"I am trying not to tell you, But I want
to. I'm scared of what you'll say.
So I'm hiding what I'm
feeling. But I'm tired of Holding this inside my head"
Colbie Caillat
Justin P.O.V
— Gotowy na drugą rundę?
Uśmiechnąłem się szerzej. Boże,
uwielbiam szkołę średnią.
—
Sorry, kochanie, ale ludzie zaczną się zastanawiać, gdzie jesteśmy —
powiedziałem, uśmiechając się; Lauren westchnęła.
—
Prawda. — Zszedłem z niej, podniosłem swoje ubrania, które następnie założyłem.
Lauren zrobiła to samo. Poprawiłem jej włosy, by nie wyglądały na rozwalone.
Zaśmialiśmy się z tego, a następnie doprowadziłem swoje do porządku.
—
Cóż, chodźmy. — Uśmiechnąłem się. Kiedy dotarliśmy do drzwi, Lauren obróciła
się i spojrzała na mnie.
—
To się nie wydarzyło — ostrzegła mnie.
—
Oczywiście. Nie żebym myślał o tym ponownie. — Puściłem jej oczko, a Lauren
lekko zarumieniła się. Na zakończenie dnia brutalnie ją pocałowałem. — Okay,
teraz możemy iść.
—
Która godzina? — spytała. Sprawdziłem na telefonie.
—
Dziewiąta. — Skinęła głową.
Nasza
szkoła wygrała. Nie mogłem powiedzieć, że byłem zaskoczony. Po meczu udaliśmy
się do restauracji, by świętować. Było miło, siedziałem obok Lauren, więc można
powiedzieć, że się zabawialiśmy… oczywiście rękoma. Najtrudniej było być
dyskretnym, jak to tylko możliwe i utrzymać Lauren cicho. Dziewczyna mogła
krzyczeć.
Rozmowa
szła dobrze o jakiejś tajemniczej parze, która w połowie krzyczała. Nikt nie
dowiedział się kto i gdzie byli… Muszę mówić kim oni byli? Kaszle, kaszle.
Kiedy wybiła pierwsza nad ranem, pożegnałem się z resztą towarzystwa i razem z
Paulem wyszliśmy. Wsiedliśmy na motory.
—
To byłeś ty i Lauren, co nie? — Zaśmiał się Paul.
—
Nie! — Wzruszyłem ramionami.
—
Po krzykach mogę zgadnąć, że jest dobra? — Uśmiechnął się.
—
Zatrzymam to dla siebie. — Zaśmiałem się, po czym założyłem kask. — Do
zobaczenia w domu.
Paul
skinął głową i odjechałem. Drogi były puste. Byłem tylko ja i mój motor.

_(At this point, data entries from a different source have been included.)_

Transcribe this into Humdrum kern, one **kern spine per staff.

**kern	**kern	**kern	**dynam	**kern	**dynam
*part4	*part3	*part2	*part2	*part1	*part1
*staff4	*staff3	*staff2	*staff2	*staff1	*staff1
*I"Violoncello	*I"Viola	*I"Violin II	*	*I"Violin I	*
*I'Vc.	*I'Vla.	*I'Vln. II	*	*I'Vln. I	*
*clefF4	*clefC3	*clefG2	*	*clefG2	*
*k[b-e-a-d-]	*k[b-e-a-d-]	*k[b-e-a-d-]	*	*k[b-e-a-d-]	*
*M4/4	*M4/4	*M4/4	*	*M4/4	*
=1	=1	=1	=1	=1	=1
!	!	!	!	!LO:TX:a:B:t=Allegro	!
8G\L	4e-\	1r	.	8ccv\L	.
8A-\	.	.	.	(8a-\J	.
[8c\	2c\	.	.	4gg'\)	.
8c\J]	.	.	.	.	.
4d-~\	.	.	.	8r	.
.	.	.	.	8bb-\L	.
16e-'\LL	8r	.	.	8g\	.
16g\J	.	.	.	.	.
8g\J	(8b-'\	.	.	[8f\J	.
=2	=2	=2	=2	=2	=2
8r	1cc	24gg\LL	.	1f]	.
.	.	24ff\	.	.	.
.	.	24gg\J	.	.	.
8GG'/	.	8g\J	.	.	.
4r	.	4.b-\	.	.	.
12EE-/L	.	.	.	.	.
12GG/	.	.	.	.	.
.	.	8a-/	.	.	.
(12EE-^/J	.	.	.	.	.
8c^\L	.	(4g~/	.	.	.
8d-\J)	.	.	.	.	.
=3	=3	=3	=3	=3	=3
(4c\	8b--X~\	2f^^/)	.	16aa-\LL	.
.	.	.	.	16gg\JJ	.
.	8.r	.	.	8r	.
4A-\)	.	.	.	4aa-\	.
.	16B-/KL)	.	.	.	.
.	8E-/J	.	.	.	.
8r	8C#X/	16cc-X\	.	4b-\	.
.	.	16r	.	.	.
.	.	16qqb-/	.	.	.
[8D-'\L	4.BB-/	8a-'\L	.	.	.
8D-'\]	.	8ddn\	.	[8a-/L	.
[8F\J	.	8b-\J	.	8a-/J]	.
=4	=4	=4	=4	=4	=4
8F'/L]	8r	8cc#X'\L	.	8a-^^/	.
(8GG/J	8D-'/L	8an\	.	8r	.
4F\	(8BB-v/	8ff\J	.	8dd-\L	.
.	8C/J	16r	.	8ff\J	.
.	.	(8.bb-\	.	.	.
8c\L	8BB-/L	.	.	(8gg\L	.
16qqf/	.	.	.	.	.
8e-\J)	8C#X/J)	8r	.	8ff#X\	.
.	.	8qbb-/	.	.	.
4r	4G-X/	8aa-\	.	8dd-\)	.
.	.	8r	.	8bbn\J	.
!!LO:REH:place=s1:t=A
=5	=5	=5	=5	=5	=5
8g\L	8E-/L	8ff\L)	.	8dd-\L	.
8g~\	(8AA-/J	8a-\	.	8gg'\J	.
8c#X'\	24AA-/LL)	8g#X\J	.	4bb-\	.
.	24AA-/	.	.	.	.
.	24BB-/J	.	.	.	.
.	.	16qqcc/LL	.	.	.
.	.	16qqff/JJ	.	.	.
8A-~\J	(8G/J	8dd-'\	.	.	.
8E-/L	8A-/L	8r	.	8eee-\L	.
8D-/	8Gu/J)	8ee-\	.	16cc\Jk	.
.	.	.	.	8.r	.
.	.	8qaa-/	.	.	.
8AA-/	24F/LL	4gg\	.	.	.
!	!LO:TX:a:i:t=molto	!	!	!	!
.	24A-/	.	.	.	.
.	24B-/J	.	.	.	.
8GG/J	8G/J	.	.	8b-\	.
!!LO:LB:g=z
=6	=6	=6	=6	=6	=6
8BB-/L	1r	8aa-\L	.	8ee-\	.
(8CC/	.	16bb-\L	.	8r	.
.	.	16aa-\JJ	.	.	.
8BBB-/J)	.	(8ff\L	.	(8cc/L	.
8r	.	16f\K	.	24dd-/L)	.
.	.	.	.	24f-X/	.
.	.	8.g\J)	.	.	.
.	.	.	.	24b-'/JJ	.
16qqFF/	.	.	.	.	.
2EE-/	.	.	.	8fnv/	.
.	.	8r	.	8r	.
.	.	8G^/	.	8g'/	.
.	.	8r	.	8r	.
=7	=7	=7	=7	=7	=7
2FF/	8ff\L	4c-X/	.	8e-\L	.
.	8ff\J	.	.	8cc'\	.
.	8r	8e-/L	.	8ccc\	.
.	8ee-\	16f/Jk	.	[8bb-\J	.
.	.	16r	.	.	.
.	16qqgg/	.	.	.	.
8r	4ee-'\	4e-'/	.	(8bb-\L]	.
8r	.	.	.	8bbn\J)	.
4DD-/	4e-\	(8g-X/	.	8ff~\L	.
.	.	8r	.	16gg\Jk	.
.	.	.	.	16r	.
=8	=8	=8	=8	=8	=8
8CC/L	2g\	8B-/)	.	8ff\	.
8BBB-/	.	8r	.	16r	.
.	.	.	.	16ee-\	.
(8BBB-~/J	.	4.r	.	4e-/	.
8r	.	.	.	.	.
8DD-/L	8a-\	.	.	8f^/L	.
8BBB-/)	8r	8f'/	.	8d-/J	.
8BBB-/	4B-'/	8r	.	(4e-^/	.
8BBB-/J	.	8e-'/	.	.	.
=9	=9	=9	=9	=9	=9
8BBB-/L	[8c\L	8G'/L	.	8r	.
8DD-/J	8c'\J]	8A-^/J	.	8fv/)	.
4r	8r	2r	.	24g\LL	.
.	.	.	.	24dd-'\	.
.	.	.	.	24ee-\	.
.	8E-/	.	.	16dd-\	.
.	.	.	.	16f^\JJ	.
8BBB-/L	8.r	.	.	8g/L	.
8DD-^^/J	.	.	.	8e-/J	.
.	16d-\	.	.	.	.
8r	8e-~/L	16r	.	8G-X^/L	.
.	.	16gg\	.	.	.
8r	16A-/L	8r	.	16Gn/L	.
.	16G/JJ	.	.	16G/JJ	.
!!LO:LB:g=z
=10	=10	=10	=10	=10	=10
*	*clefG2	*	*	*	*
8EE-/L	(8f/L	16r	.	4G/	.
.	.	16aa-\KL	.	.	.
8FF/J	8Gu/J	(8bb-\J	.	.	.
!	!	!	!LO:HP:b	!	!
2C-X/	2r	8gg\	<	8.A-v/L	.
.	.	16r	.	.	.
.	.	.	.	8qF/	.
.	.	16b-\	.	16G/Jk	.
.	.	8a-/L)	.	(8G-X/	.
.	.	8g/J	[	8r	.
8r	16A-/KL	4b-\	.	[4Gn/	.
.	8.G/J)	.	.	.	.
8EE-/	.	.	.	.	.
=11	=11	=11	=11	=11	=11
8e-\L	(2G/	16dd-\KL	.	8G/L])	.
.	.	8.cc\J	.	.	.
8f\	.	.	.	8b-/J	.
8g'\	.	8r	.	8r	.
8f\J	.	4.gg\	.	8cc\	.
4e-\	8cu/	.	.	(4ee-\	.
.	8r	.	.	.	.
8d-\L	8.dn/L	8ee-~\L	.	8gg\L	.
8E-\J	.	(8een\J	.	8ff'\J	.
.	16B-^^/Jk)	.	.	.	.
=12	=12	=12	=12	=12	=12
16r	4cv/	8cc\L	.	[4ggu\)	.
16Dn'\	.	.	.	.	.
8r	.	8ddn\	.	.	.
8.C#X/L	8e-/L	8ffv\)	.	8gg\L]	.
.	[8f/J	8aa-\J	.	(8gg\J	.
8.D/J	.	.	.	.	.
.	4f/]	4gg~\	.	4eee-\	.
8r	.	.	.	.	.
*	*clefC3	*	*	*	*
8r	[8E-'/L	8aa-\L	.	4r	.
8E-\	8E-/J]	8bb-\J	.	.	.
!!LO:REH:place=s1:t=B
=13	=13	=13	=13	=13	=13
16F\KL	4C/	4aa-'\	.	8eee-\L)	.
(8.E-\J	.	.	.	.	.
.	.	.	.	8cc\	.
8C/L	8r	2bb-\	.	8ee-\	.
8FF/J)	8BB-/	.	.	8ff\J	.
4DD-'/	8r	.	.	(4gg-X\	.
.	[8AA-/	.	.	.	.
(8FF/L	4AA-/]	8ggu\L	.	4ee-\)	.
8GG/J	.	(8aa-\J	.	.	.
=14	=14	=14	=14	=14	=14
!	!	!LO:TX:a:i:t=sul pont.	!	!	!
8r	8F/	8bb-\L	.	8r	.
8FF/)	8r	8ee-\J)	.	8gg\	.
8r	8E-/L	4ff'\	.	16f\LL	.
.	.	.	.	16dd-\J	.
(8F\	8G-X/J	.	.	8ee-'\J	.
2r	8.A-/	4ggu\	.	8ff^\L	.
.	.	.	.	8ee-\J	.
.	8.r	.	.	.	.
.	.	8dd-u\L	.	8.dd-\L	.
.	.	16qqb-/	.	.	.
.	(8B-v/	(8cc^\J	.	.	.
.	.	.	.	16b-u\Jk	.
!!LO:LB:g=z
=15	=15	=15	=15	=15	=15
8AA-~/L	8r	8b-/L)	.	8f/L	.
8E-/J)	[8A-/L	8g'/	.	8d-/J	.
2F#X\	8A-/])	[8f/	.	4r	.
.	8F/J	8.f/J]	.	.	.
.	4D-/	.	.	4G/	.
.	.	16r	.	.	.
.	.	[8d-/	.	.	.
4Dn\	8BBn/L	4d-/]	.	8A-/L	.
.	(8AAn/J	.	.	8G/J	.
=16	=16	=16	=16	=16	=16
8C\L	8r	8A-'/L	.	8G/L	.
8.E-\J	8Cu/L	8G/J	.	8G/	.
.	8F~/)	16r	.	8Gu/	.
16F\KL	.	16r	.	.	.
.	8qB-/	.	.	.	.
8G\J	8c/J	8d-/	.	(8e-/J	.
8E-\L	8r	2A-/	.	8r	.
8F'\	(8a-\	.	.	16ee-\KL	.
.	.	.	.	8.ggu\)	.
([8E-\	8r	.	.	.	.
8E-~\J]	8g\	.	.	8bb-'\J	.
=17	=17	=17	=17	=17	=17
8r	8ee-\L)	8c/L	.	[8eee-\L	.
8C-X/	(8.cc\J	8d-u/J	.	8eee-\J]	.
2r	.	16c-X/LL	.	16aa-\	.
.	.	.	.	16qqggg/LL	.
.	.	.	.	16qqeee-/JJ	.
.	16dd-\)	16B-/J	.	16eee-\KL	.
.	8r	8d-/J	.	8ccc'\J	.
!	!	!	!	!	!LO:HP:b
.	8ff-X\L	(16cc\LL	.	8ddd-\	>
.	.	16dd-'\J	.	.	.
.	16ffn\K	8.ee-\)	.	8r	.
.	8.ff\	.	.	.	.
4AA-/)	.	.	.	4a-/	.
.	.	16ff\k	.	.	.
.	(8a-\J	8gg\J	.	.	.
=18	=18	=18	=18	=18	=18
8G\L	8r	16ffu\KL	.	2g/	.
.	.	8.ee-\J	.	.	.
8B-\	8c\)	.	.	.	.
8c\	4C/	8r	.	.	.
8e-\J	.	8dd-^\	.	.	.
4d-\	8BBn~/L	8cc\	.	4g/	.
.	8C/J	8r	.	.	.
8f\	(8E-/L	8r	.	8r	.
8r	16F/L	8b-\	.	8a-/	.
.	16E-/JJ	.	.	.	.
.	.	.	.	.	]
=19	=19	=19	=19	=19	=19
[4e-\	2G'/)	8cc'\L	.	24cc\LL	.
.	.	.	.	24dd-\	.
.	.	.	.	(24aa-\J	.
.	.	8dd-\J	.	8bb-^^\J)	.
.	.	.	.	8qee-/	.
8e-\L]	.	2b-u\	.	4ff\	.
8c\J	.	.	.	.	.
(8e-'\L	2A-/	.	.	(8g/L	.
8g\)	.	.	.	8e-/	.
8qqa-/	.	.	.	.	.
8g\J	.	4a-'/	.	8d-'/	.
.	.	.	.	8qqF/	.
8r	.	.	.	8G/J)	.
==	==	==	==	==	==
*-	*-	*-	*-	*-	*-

Odgłosy silnika przepływały przez moje uszy.
Gdy
powietrze przecinało moją skórę, coś przykuło moją uwagę. Samotna osoba
spacerująca w ciemności pomiędzy drzewami. Reflektor motocykla oświetlił
postać, ukazując drobniutką dziewczynę z długimi blond włosami, w niebieskiej
bluzeczce i spódniczce. Wydawała się bardzo znajoma. Przyspieszyłem; dziewczyna
przestraszona nagłym dźwiękiem obróciła się.
Rozpoznałem
jej twarz. To dziewczyna Toddyego, z którą lizałem się w dniu, w którym facet
zemścił się. Zatrzymałem motor, a ciekawa blondynka obróciła się zobaczyć kto
to. Ściągnąłem kask.
—
Hej, wszystko w porządku? — spytałem. Wydawała się na zaskoczoną.
—
Justin Bieber? Myślałam, że Todd cie zabił. — Spojrzała na mnie, na moja twarz,
upewniając się, że to ja.
—
Potrzeba więcej niż jednego Todda, by mnie zabić, kochanie. — Uśmiechnąłem się.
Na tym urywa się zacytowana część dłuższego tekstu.